> [Task objective] Write out the text in the data below word for word, but leave the pictures out.
***
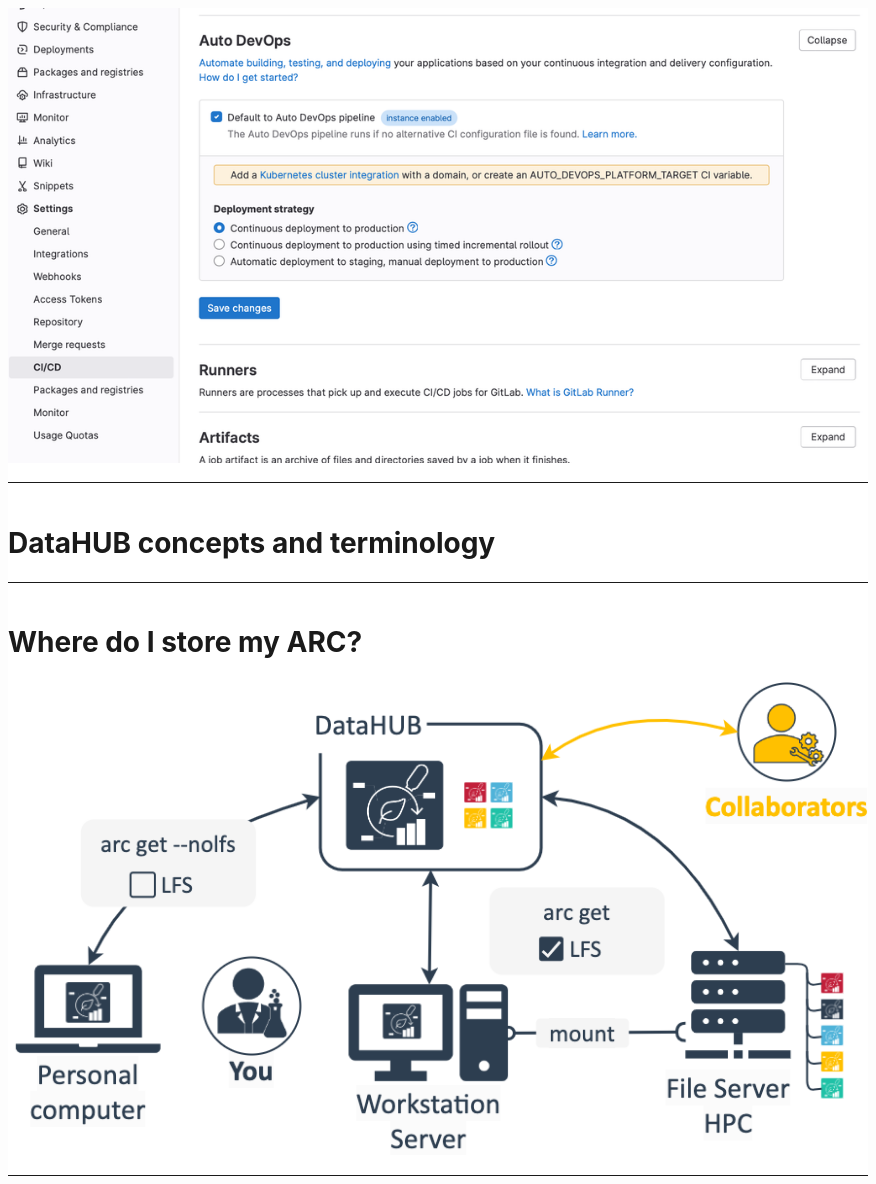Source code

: ![bg right:60% w:600](./../../../public/images-tm/datahub-cqc/cqc-activate-autodevops.png)

---


# DataHUB concepts and terminology

---



# Where do I store my ARC?

![](./../../../public/images-tm/arc-storagelocations-withnotes.drawio.png)

---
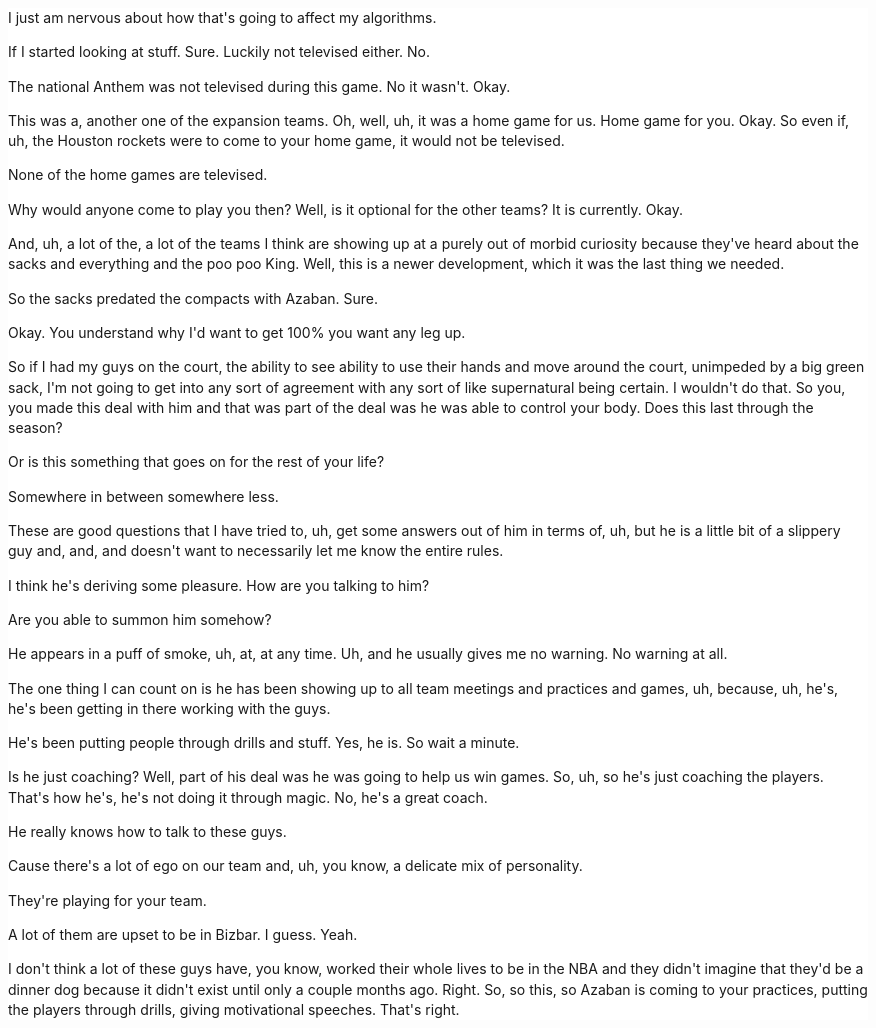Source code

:I just am nervous about how that's going to affect my algorithms.

If I started looking at stuff. Sure. Luckily not televised either. No.

The national Anthem was not televised during this game. No it wasn't. Okay.

This was a, another one of the expansion teams. Oh, well, uh, it was a home game for us. Home game for you. Okay. So even if, uh, the Houston rockets were to come to your home game, it would not be televised.

None of the home games are televised.

Why would anyone come to play you then? Well, is it optional for the other teams? It is currently. Okay.

And, uh, a lot of the, a lot of the teams I think are showing up at a purely out of morbid curiosity because they've heard about the sacks and everything and the poo poo King. Well, this is a newer development, which it was the last thing we needed.

So the sacks predated the compacts with Azaban. Sure.

Okay. You understand why I'd want to get 100% you want any leg up.

So if I had my guys on the court, the ability to see ability to use their hands and move around the court, unimpeded by a big green sack, I'm not going to get into any sort of agreement with any sort of like supernatural being certain. I wouldn't do that. So you, you made this deal with him and that was part of the deal was he was able to control your body. Does this last through the season?

Or is this something that goes on for the rest of your life?

Somewhere in between somewhere less.

These are good questions that I have tried to, uh, get some answers out of him in terms of, uh, but he is a little bit of a slippery guy and, and, and doesn't want to necessarily let me know the entire rules.

I think he's deriving some pleasure. How are you talking to him?

Are you able to summon him somehow?

He appears in a puff of smoke, uh, at, at any time. Uh, and he usually gives me no warning. No warning at all.

The one thing I can count on is he has been showing up to all team meetings and practices and games, uh, because, uh, he's, he's been getting in there working with the guys.

He's been putting people through drills and stuff. Yes, he is. So wait a minute.

Is he just coaching? Well, part of his deal was he was going to help us win games. So, uh, so he's just coaching the players. That's how he's, he's not doing it through magic. No, he's a great coach.

He really knows how to talk to these guys.

Cause there's a lot of ego on our team and, uh, you know, a delicate mix of personality.

They're playing for your team.

A lot of them are upset to be in Bizbar. I guess. Yeah.

I don't think a lot of these guys have, you know, worked their whole lives to be in the NBA and they didn't imagine that they'd be a dinner dog because it didn't exist until only a couple months ago. Right. So, so this, so Azaban is coming to your practices, putting the players through drills, giving motivational speeches. That's right.
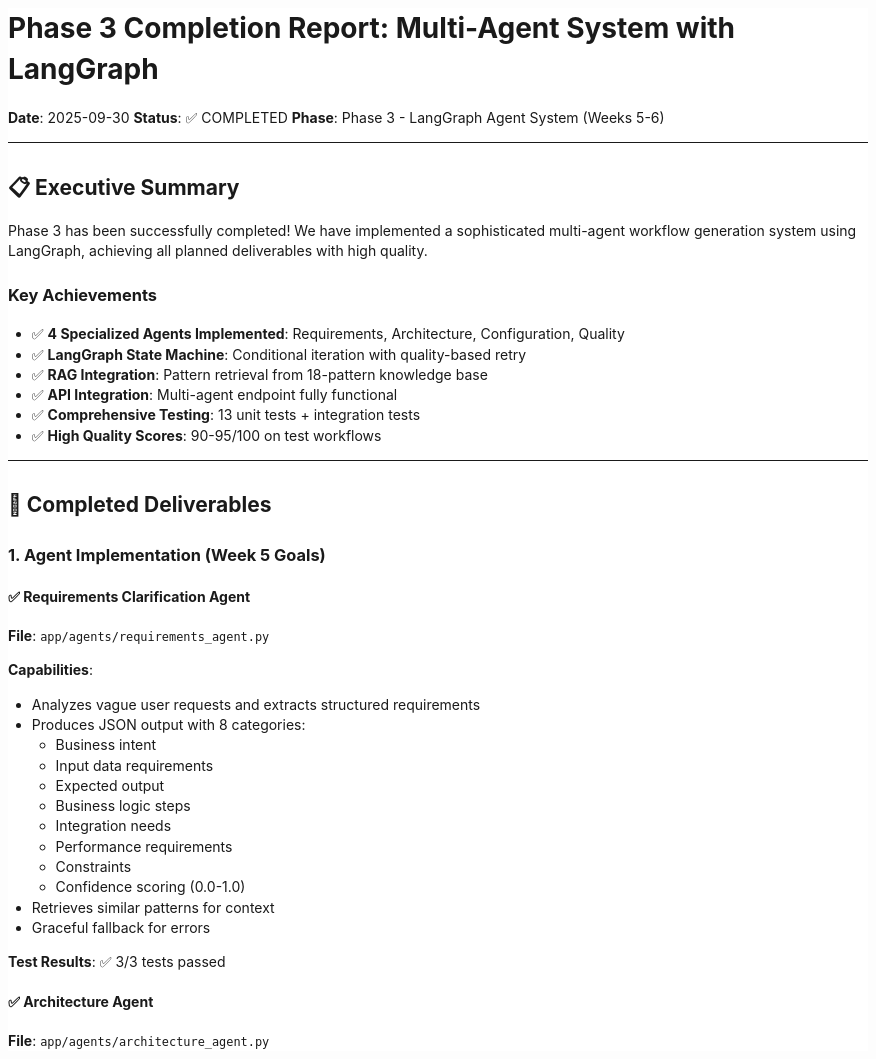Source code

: # Phase 3 Completion Report: Multi-Agent System with LangGraph

**Date**: 2025-09-30
**Status**: ✅ COMPLETED
**Phase**: Phase 3 - LangGraph Agent System (Weeks 5-6)

---

## 📋 Executive Summary

Phase 3 has been successfully completed! We have implemented a sophisticated multi-agent workflow generation system using LangGraph, achieving all planned deliverables with high quality.

### Key Achievements

- ✅ **4 Specialized Agents Implemented**: Requirements, Architecture, Configuration, Quality
- ✅ **LangGraph State Machine**: Conditional iteration with quality-based retry
- ✅ **RAG Integration**: Pattern retrieval from 18-pattern knowledge base
- ✅ **API Integration**: Multi-agent endpoint fully functional
- ✅ **Comprehensive Testing**: 13 unit tests + integration tests
- ✅ **High Quality Scores**: 90-95/100 on test workflows

---

## 🎯 Completed Deliverables

### 1. Agent Implementation (Week 5 Goals)

#### ✅ Requirements Clarification Agent
**File**: `app/agents/requirements_agent.py`

**Capabilities**:
- Analyzes vague user requests and extracts structured requirements
- Produces JSON output with 8 categories:
  - Business intent
  - Input data requirements
  - Expected output
  - Business logic steps
  - Integration needs
  - Performance requirements
  - Constraints
  - Confidence scoring (0.0-1.0)
- Retrieves similar patterns for context
- Graceful fallback for errors

**Test Results**: ✅ 3/3 tests passed

#### ✅ Architecture Agent
**File**: `app/agents/architecture_agent.py`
***
> [Reply]
Source code

: ![bg right:60% w:600](./../../../public/images-tm/datahub-cqc/cqc-activate-autodevops.png)

---


# DataHUB concepts and terminology

---



# Where do I store my ARC?

![](./../../../public/images-tm/arc-storagelocations-withnotes.drawio.png)

---
Source code

:I just am nervous about how that's going to affect my algorithms.

If I started looking at stuff. Sure. Luckily not televised either. No.

The national Anthem was not televised during this game. No it wasn't. Okay.

This was a, another one of the expansion teams. Oh, well, uh, it was a home game for us. Home game for you. Okay. So even if, uh, the Houston rockets were to come to your home game, it would not be televised.

None of the home games are televised.

Why would anyone come to play you then? Well, is it optional for the other teams? It is currently. Okay.

And, uh, a lot of the, a lot of the teams I think are showing up at a purely out of morbid curiosity because they've heard about the sacks and everything and the poo poo King. Well, this is a newer development, which it was the last thing we needed.

So the sacks predated the compacts with Azaban. Sure.

Okay. You understand why I'd want to get 100% you want any leg up.

So if I had my guys on the court, the ability to see ability to use their hands and move around the court, unimpeded by a big green sack, I'm not going to get into any sort of agreement with any sort of like supernatural being certain. I wouldn't do that. So you, you made this deal with him and that was part of the deal was he was able to control your body. Does this last through the season?

Or is this something that goes on for the rest of your life?

Somewhere in between somewhere less.

These are good questions that I have tried to, uh, get some answers out of him in terms of, uh, but he is a little bit of a slippery guy and, and, and doesn't want to necessarily let me know the entire rules.

I think he's deriving some pleasure. How are you talking to him?

Are you able to summon him somehow?

He appears in a puff of smoke, uh, at, at any time. Uh, and he usually gives me no warning. No warning at all.

The one thing I can count on is he has been showing up to all team meetings and practices and games, uh, because, uh, he's, he's been getting in there working with the guys.

He's been putting people through drills and stuff. Yes, he is. So wait a minute.

Is he just coaching? Well, part of his deal was he was going to help us win games. So, uh, so he's just coaching the players. That's how he's, he's not doing it through magic. No, he's a great coach.

He really knows how to talk to these guys.

Cause there's a lot of ego on our team and, uh, you know, a delicate mix of personality.

They're playing for your team.

A lot of them are upset to be in Bizbar. I guess. Yeah.

I don't think a lot of these guys have, you know, worked their whole lives to be in the NBA and they didn't imagine that they'd be a dinner dog because it didn't exist until only a couple months ago. Right. So, so this, so Azaban is coming to your practices, putting the players through drills, giving motivational speeches. That's right.
Source code

: # Phase 3 Completion Report: Multi-Agent System with LangGraph

**Date**: 2025-09-30
**Status**: ✅ COMPLETED
**Phase**: Phase 3 - LangGraph Agent System (Weeks 5-6)

---

## 📋 Executive Summary

Phase 3 has been successfully completed! We have implemented a sophisticated multi-agent workflow generation system using LangGraph, achieving all planned deliverables with high quality.

### Key Achievements

- ✅ **4 Specialized Agents Implemented**: Requirements, Architecture, Configuration, Quality
- ✅ **LangGraph State Machine**: Conditional iteration with quality-based retry
- ✅ **RAG Integration**: Pattern retrieval from 18-pattern knowledge base
- ✅ **API Integration**: Multi-agent endpoint fully functional
- ✅ **Comprehensive Testing**: 13 unit tests + integration tests
- ✅ **High Quality Scores**: 90-95/100 on test workflows

---

## 🎯 Completed Deliverables

### 1. Agent Implementation (Week 5 Goals)

#### ✅ Requirements Clarification Agent
**File**: `app/agents/requirements_agent.py`

**Capabilities**:
- Analyzes vague user requests and extracts structured requirements
- Produces JSON output with 8 categories:
  - Business intent
  - Input data requirements
  - Expected output
  - Business logic steps
  - Integration needs
  - Performance requirements
  - Constraints
  - Confidence scoring (0.0-1.0)
- Retrieves similar patterns for context
- Graceful fallback for errors

**Test Results**: ✅ 3/3 tests passed

#### ✅ Architecture Agent
**File**: `app/agents/architecture_agent.py`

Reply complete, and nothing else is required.